The non-abelian D-brane effective action through order $α'{}^4$

TL;DR

This work determines the bosonic non-abelian D-brane effective action through order ${\alpha'}^4$ by leveraging BPS-like holomorphic bundle solutions and a generalized symmetrized trace organization that confines non-abelian structure to covariant derivatives. The authors construct the action order by order in ${\alpha'}$, fix coefficients by demanding that deformed holomorphic stability and equations of motion are satisfied, and present an explicit decomposition ${\cal L}=\frac{1}{g^2}( {\cal L}_0+{\cal L}_2+{\cal L}_3+{\cal L}_4 )$ with detailed forms for ${\cal L}_0$, ${\cal L}_2$, ${\cal L}_3$, and ${\cal L}_4={\cal L}_{4,0}+{\cal L}_{4,2}+{\cal L}_{4,4}$. The result confirms that derivative corrections are essential at this order, fixes previously ambiguous abelian limits, and suggests all-order structures, including constrained communications between derivative orders separated by multiples of four.
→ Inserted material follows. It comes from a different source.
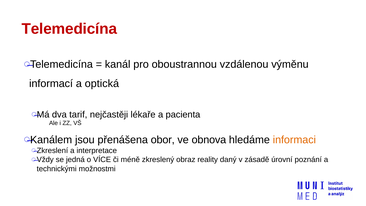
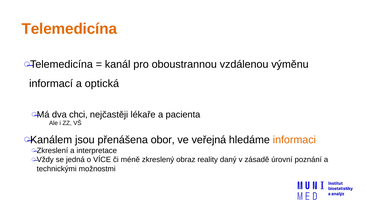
Telemedicína at (69, 29) colour: red -> orange
tarif: tarif -> chci
obnova: obnova -> veřejná
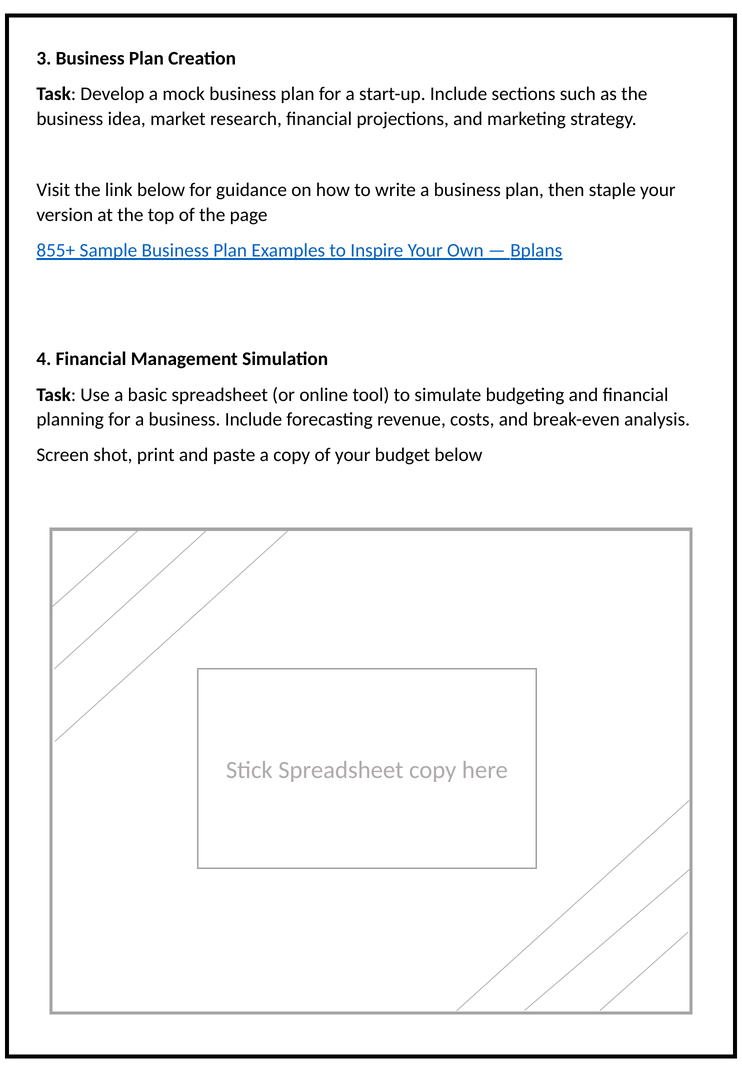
The methodology and explicit coefficients provide a stringent basis for comparing with string-theoretic results in backgrounds and for exploring higher-order and all-order extensions.

Abstract

Requiring the existence of certain BPS solutions to the equations of motion, we determine the bosonic part of the non-abelian D-brane effective action through order $α'{}^4$. We also propose an economic organizational principle for the effective action.